━━━━━ MATERIAL PROVIDED

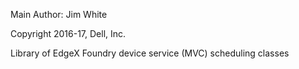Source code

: Main Author:  Jim White

Copyright 2016-17, Dell, Inc.

Library of EdgeX Foundry device service (MVC) scheduling classes
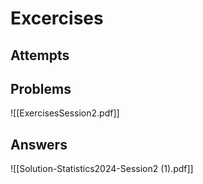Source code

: # Excercises

## Attempts

## Problems
![[ExercisesSession2.pdf]]
## Answers
![[Solution-Statistics2024-Session2 (1).pdf]]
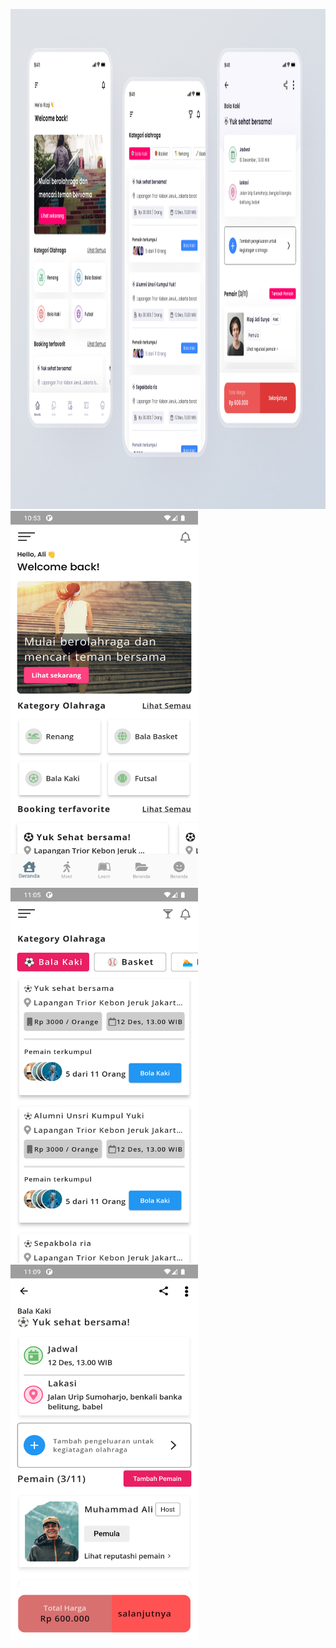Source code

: <img src="https://github.com/mscsapan/PlayTo-App/blob/main/design/design.jpg" height=800 width=950></br>
<img src="https://github.com/mscsapan/PlayTo-App/blob/main/design/ss01.png?raw=true" height=600 width=300>
<img src="https://github.com/mscsapan/PlayTo-App/blob/main/design/ss02.png?raw=true" height=600 width=300>
<img src="https://github.com/mscsapan/PlayTo-App/blob/main/design/ss03.png?raw=true" height=600 width=300>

━━━━━━━━━━

» **JOB ITEM**:
Retype all of these lines word for word, leaving the pictures out of your answer.

» **EXPECTED OUTPUT**:
Source code

: Main Author:  Jim White

Copyright 2016-17, Dell, Inc.

Library of EdgeX Foundry device service (MVC) scheduling classes
Source code

: # Excercises

## Attempts

## Problems
![[ExercisesSession2.pdf]]
## Answers
![[Solution-Statistics2024-Session2 (1).pdf]]
Source code

: <img src="https://github.com/mscsapan/PlayTo-App/blob/main/design/design.jpg" height=800 width=950></br>
<img src="https://github.com/mscsapan/PlayTo-App/blob/main/design/ss01.png?raw=true" height=600 width=300>
<img src="https://github.com/mscsapan/PlayTo-App/blob/main/design/ss02.png?raw=true" height=600 width=300>
<img src="https://github.com/mscsapan/PlayTo-App/blob/main/design/ss03.png?raw=true" height=600 width=300>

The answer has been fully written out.